START AVAILABLE DATA

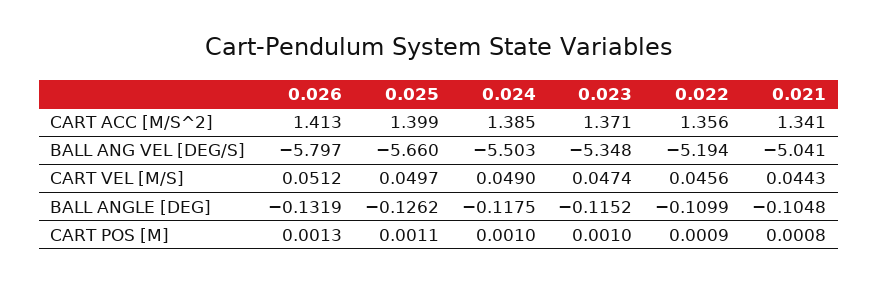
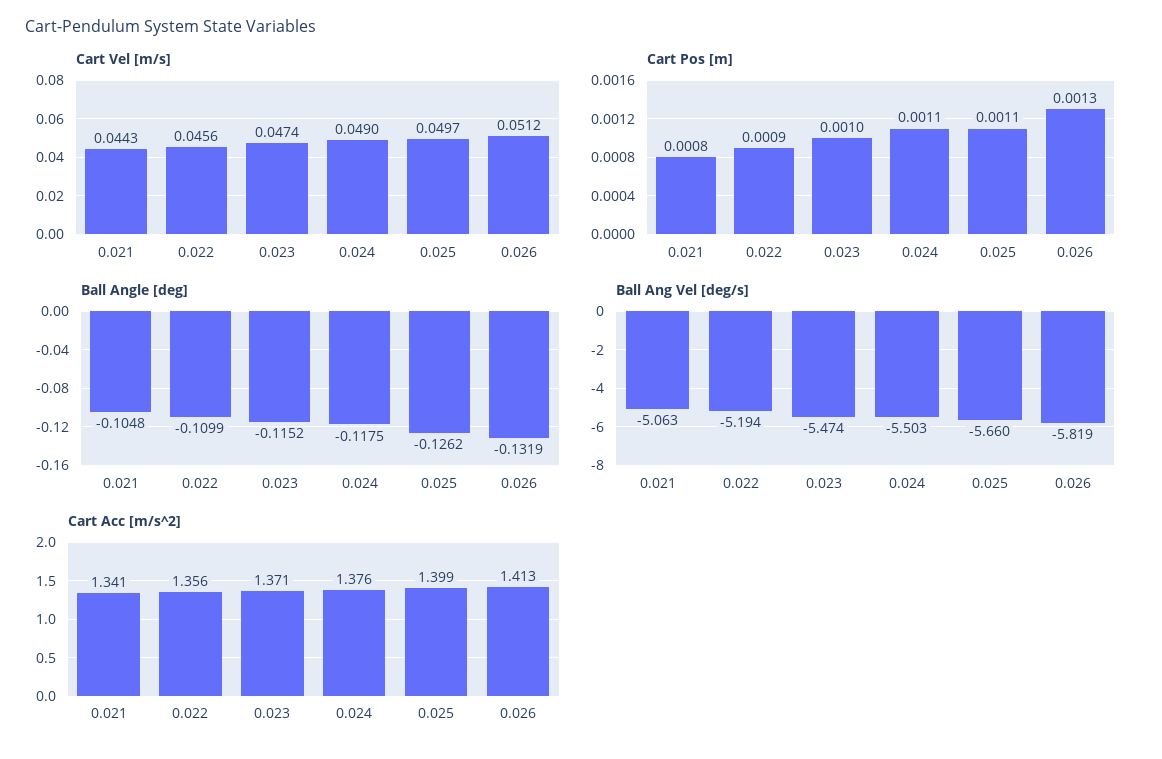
  {
    "CART ACC [M/S^2]": {
      "0.026": 1.413,
      "0.025": 1.399,
-     "0.024": 1.385,
+     "0.024": 1.376,
      "0.023": 1.371,
      "0.022": 1.356,
      "0.021": 1.341
    },
    "BALL ANG VEL [DEG/S]": {
-     "0.026": -5.797,
+     "0.026": -5.819,
      "0.025": -5.66,
      "0.024": -5.503,
-     "0.023": -5.348,
+     "0.023": -5.474,
      "0.022": -5.194,
-     "0.021": -5.041
+     "0.021": -5.063
    },
    "CART VEL [M/S]": {
      "0.026": 0.0512,
      "0.025": 0.0497,
      "0.024": 0.049,
      "0.023": 0.0474,
      "0.022": 0.0456,
      "0.021": 0.0443
    },
    "BALL ANGLE [DEG]": {
      "0.026": -0.1319,
      "0.025": -0.1262,
      "0.024": -0.1175,
      "0.023": -0.1152,
      "0.022": -0.1099,
      "0.021": -0.1048
    },
    "CART POS [M]": {
      "0.026": 0.0013,
      "0.025": 0.0011,
-     "0.024": 0.001,
+     "0.024": 0.0011,
      "0.023": 0.001,
      "0.022": 0.0009,
      "0.021": 0.0008
    }
  }

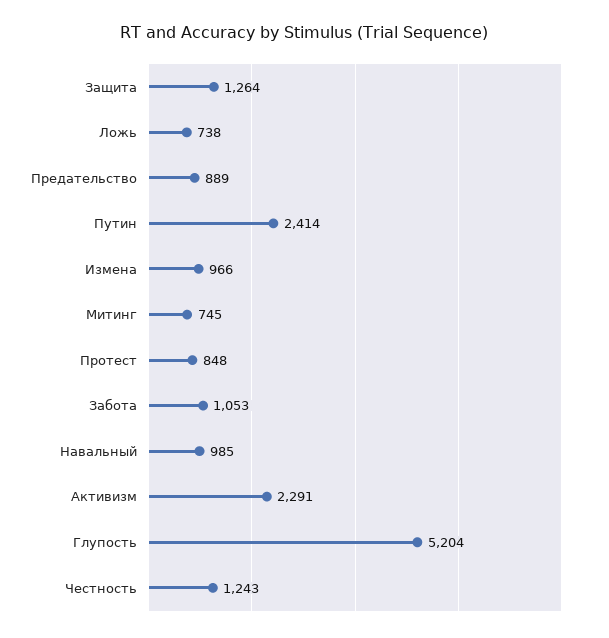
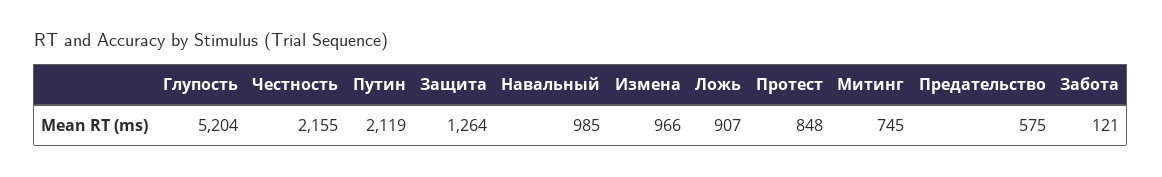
  {
    "Защита": 1264,
-   "Ложь": 738,
+   "Ложь": 907,
-   "Предательство": 889,
+   "Предательство": 575,
-   "Путин": 2414,
+   "Путин": 2119,
    "Измена": 966,
    "Митинг": 745,
    "Протест": 848,
-   "Забота": 1053,
+   "Забота": 121,
    "Навальный": 985,
-   "Активизм": 2291,
    "Глупость": 5204,
-   "Честность": 1243
+   "Честность": 2155
  }

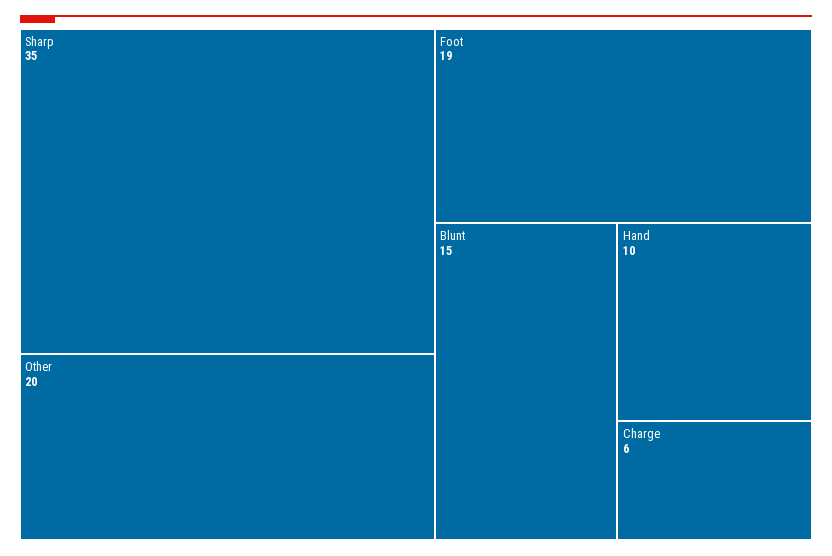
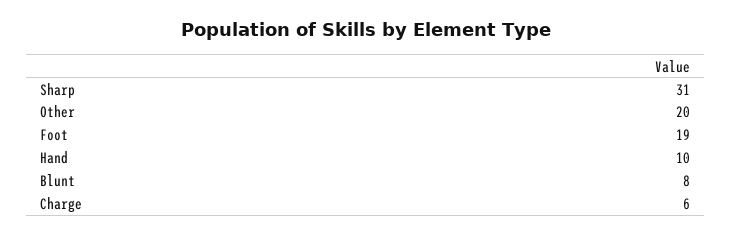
  {
-   "Sharp": 35,
+   "Sharp": 31,
    "Other": 20,
    "Foot": 19,
-   "Blunt": 15,
+   "Blunt": 8,
    "Hand": 10,
    "Charge": 6
  }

END AVAILABLE DATA

**PROBLEM DESCRIPTION**
Restate the data above word for word, so that the only difference is the missing pictures.

**RESULT FOR THIS TASK**
  {
    "CART ACC [M/S^2]": {
      "0.026": 1.413,
      "0.025": 1.399,
-     "0.024": 1.385,
+     "0.024": 1.376,
      "0.023": 1.371,
      "0.022": 1.356,
      "0.021": 1.341
    },
    "BALL ANG VEL [DEG/S]": {
-     "0.026": -5.797,
+     "0.026": -5.819,
      "0.025": -5.66,
      "0.024": -5.503,
-     "0.023": -5.348,
+     "0.023": -5.474,
      "0.022": -5.194,
-     "0.021": -5.041
+     "0.021": -5.063
    },
    "CART VEL [M/S]": {
      "0.026": 0.0512,
      "0.025": 0.0497,
      "0.024": 0.049,
      "0.023": 0.0474,
      "0.022": 0.0456,
      "0.021": 0.0443
    },
    "BALL ANGLE [DEG]": {
      "0.026": -0.1319,
      "0.025": -0.1262,
      "0.024": -0.1175,
      "0.023": -0.1152,
      "0.022": -0.1099,
      "0.021": -0.1048
    },
    "CART POS [M]": {
      "0.026": 0.0013,
      "0.025": 0.0011,
-     "0.024": 0.001,
+     "0.024": 0.0011,
      "0.023": 0.001,
      "0.022": 0.0009,
      "0.021": 0.0008
    }
  }

  {
    "Защита": 1264,
-   "Ложь": 738,
+   "Ложь": 907,
-   "Предательство": 889,
+   "Предательство": 575,
-   "Путин": 2414,
+   "Путин": 2119,
    "Измена": 966,
    "Митинг": 745,
    "Протест": 848,
-   "Забота": 1053,
+   "Забота": 121,
    "Навальный": 985,
-   "Активизм": 2291,
    "Глупость": 5204,
-   "Честность": 1243
+   "Честность": 2155
  }

  {
-   "Sharp": 35,
+   "Sharp": 31,
    "Other": 20,
    "Foot": 19,
-   "Blunt": 15,
+   "Blunt": 8,
    "Hand": 10,
    "Charge": 6
  }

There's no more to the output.